* _WHAT THE EXERCISE ASKS_
Images are to be excluded from the copy, and the records below reproduced word for word.

* _RECORDS TO PROCESS_
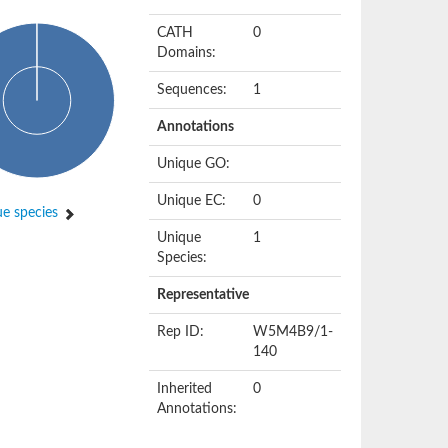
CATH
0
Domains:
Sequences:
1
Annotations
Unique GO:
Unique EC:
0
e species
Unique
1
Species:
Representative
Rep ID:
W5M4B9/1-
140
Inherited
0
Annotations:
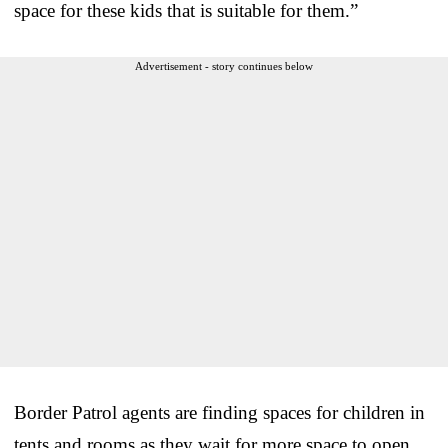
space for these kids that is suitable for them.”
Advertisement - story continues below
Border Patrol agents are finding spaces for children in
tents and rooms as they wait for more space to open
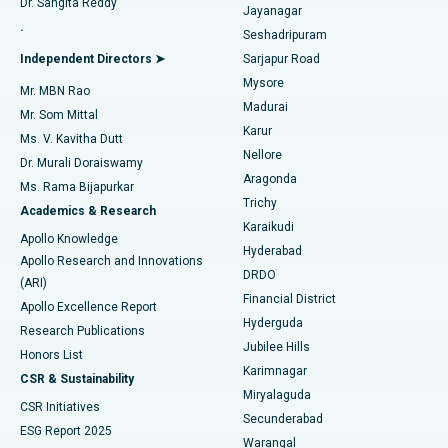
Dr. Sangita Reddy
Jayanagar
Reverse Shoulder Replacement
Best Hospital in Aragonda, Andhra Pradesh
.
Seshadripuram
Find General Physician
Endometrial Ablation
Best Hospital in Bannerghatta Road, Bangalore
Independent Directors ➤
Sarjapur Road
Mysore
Mr. MBN Rao
Uterine Artery Embolization
Best Hospital in Unit-15, Bhubaneswar
Madurai
Mr. Som Mittal
Find Psychologist
Karur
Ovarian Cystectomy
Best Hospital in Seepat Road, Bilaspur
Ms. V. Kavitha Dutt
Nellore
Dr. Murali Doraiswamy
Breast Cancer Surgery
Best Hospital in Ellisbridge, Ahmedabad
Aragonda
Ms. Rama Bijapurkar
Find General Surgeon
Trichy
Academics & Research
Brachytherapy
Best Hospital in New Delhi
Karaikudi
Apollo Knowledge
Hyderabad
Colonoscopy
Best Hospital in DRDO, Hyderabad
Apollo Research and Innovations
DRDO
(ARI)
Polypectomy
Best Hospital in G S Road, Guwahati
Financial District
Apollo Excellence Report
Hyderguda
Research Publications
Deep Brain Stimulation
Best Hospital in Hyderguda, Hyderabad
Jubilee Hills
Honors List
Karimnagar
Peritoneal Dialysis
Best Hospital in Vijay Nagar, Indore
CSR & Sustainability
Miryalaguda
CSR Initiatives
Kidney Biopsy
Best Hospital in Suryaraopeta Main Road, Kakinada
Secunderabad
ESG Report 2025
Warangal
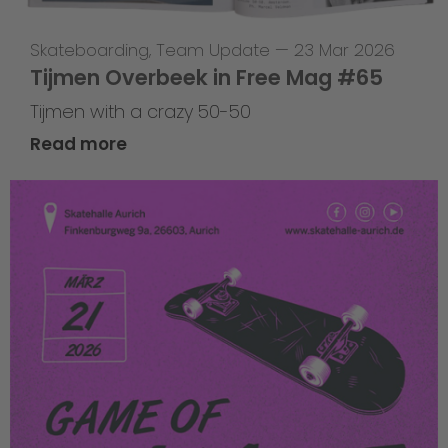
Skateboarding
,
Team Update
—
23 Mar 2026
Tijmen Overbeek in Free Mag #65
Tijmen with a crazy 50-50
Read more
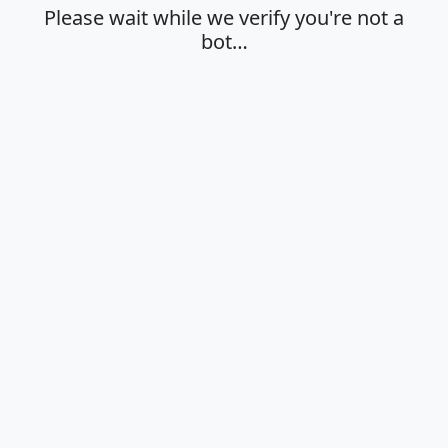
Please wait while we verify you're not a
bot…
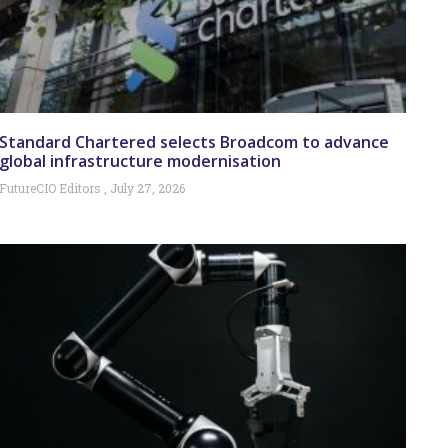
Standard Chartered selects Broadcom to advance
global infrastructure modernisation
FutureCIO Editors
July 27, 2026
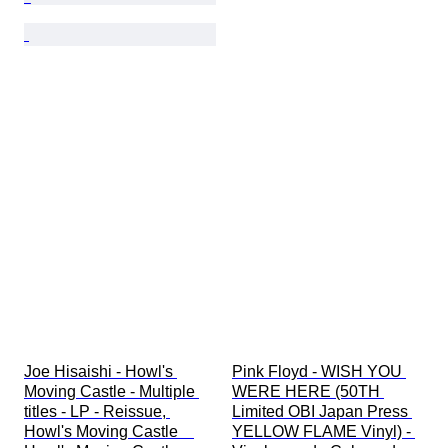
Joe Hisaishi - Howl's 
Pink Floyd - WISH YOU 
Moving Castle - Multiple 
WERE HERE (50TH 
titles - LP - Reissue, 
Limited OBI Japan Press 
Howl's Moving Castle　
YELLOW FLAME Vinyl) - 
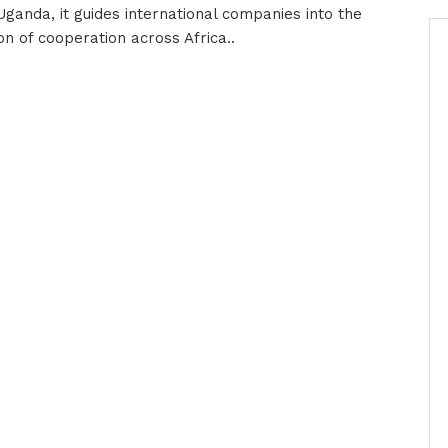
-Uganda, it guides international companies into the
n of cooperation across Africa..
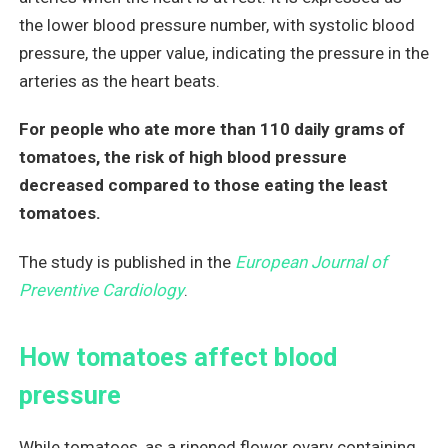
the lower blood pressure number, with systolic blood
pressure, the upper value, indicating the pressure in the
arteries as the heart beats.
For people who ate more than 110 daily grams of
tomatoes, the risk of high blood pressure
decreased compared to those eating the least
tomatoes.
The study is published in the
European Journal of
Preventive Cardiology
.
How tomatoes affect blood
pressure
While tomatoes, as a ripened flower ovary containing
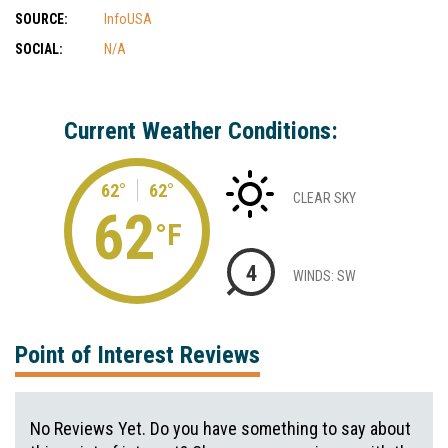
SOURCE:
InfoUSA
SOCIAL:
N/A
Current Weather Conditions:
62°
62°
CLEAR SKY
62
°F
4
WINDS: SW
Point of Interest Reviews
No Reviews Yet. Do you have something to say about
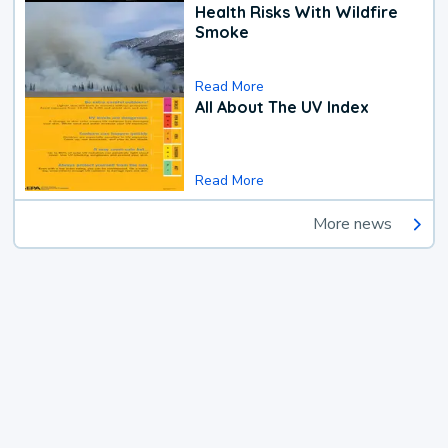
Health Risks With Wildfire
Smoke
Read More
All About The UV Index
Read More
More news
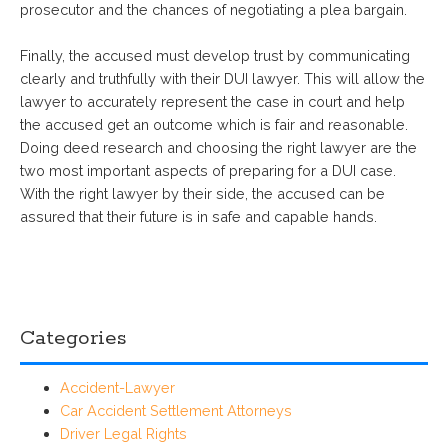
prosecutor and the chances of negotiating a plea bargain.
Finally, the accused must develop trust by communicating
clearly and truthfully with their DUI lawyer. This will allow the
lawyer to accurately represent the case in court and help
the accused get an outcome which is fair and reasonable.
Doing deed research and choosing the right lawyer are the
two most important aspects of preparing for a DUI case.
With the right lawyer by their side, the accused can be
assured that their future is in safe and capable hands.
Categories
Accident-Lawyer
Car Accident Settlement Attorneys
Driver Legal Rights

* _PROBLEM SOLUTION_
CATH
0
Domains:
Sequences:
1
Annotations
Unique GO:
Unique EC:
0
e species
Unique
1
Species:
Representative
Rep ID:
W5M4B9/1-
140
Inherited
0
Annotations:
space for these kids that is suitable for them.”
Advertisement - story continues below
Border Patrol agents are finding spaces for children in
tents and rooms as they wait for more space to open
Dr. Sangita Reddy
Jayanagar
Reverse Shoulder Replacement
Best Hospital in Aragonda, Andhra Pradesh
.
Seshadripuram
Find General Physician
Endometrial Ablation
Best Hospital in Bannerghatta Road, Bangalore
Independent Directors ➤
Sarjapur Road
Mysore
Mr. MBN Rao
Uterine Artery Embolization
Best Hospital in Unit-15, Bhubaneswar
Madurai
Mr. Som Mittal
Find Psychologist
Karur
Ovarian Cystectomy
Best Hospital in Seepat Road, Bilaspur
Ms. V. Kavitha Dutt
Nellore
Dr. Murali Doraiswamy
Breast Cancer Surgery
Best Hospital in Ellisbridge, Ahmedabad
Aragonda
Ms. Rama Bijapurkar
Find General Surgeon
Trichy
Academics & Research
Brachytherapy
Best Hospital in New Delhi
Karaikudi
Apollo Knowledge
Hyderabad
Colonoscopy
Best Hospital in DRDO, Hyderabad
Apollo Research and Innovations
DRDO
(ARI)
Polypectomy
Best Hospital in G S Road, Guwahati
Financial District
Apollo Excellence Report
Hyderguda
Research Publications
Deep Brain Stimulation
Best Hospital in Hyderguda, Hyderabad
Jubilee Hills
Honors List
Karimnagar
Peritoneal Dialysis
Best Hospital in Vijay Nagar, Indore
CSR & Sustainability
Miryalaguda
CSR Initiatives
Kidney Biopsy
Best Hospital in Suryaraopeta Main Road, Kakinada
Secunderabad
ESG Report 2025
Warangal
Skateboarding
,
Team Update
—
23 Mar 2026
Tijmen Overbeek in Free Mag #65
Tijmen with a crazy 50-50
Read more
Please wait while we verify you're not a
bot…
Standard Chartered selects Broadcom to advance
global infrastructure modernisation
FutureCIO Editors
July 27, 2026
Joe Hisaishi - Howl's 
Pink Floyd - WISH YOU 
Moving Castle - Multiple 
WERE HERE (50TH 
titles - LP - Reissue, 
Limited OBI Japan Press 
Howl's Moving Castle　
YELLOW FLAME Vinyl) - 
-Uganda, it guides international companies into the
n of cooperation across Africa..
the lower blood pressure number, with systolic blood
pressure, the upper value, indicating the pressure in the
arteries as the heart beats.
For people who ate more than 110 daily grams of
tomatoes, the risk of high blood pressure
decreased compared to those eating the least
tomatoes.
The study is published in the
European Journal of
Preventive Cardiology
.
How tomatoes affect blood
pressure
While tomatoes, as a ripened flower ovary containing
SOURCE:
InfoUSA
SOCIAL:
N/A
Current Weather Conditions:
62°
62°
CLEAR SKY
62
°F
4
WINDS: SW
Point of Interest Reviews
No Reviews Yet. Do you have something to say about
Health Risks With Wildfire
Smoke
Read More
All About The UV Index
Read More
More news
prosecutor and the chances of negotiating a plea bargain.
Finally, the accused must develop trust by communicating
clearly and truthfully with their DUI lawyer. This will allow the
lawyer to accurately represent the case in court and help
the accused get an outcome which is fair and reasonable.
Doing deed research and choosing the right lawyer are the
two most important aspects of preparing for a DUI case.
With the right lawyer by their side, the accused can be
assured that their future is in safe and capable hands.
Categories
Accident-Lawyer
Car Accident Settlement Attorneys
Driver Legal Rights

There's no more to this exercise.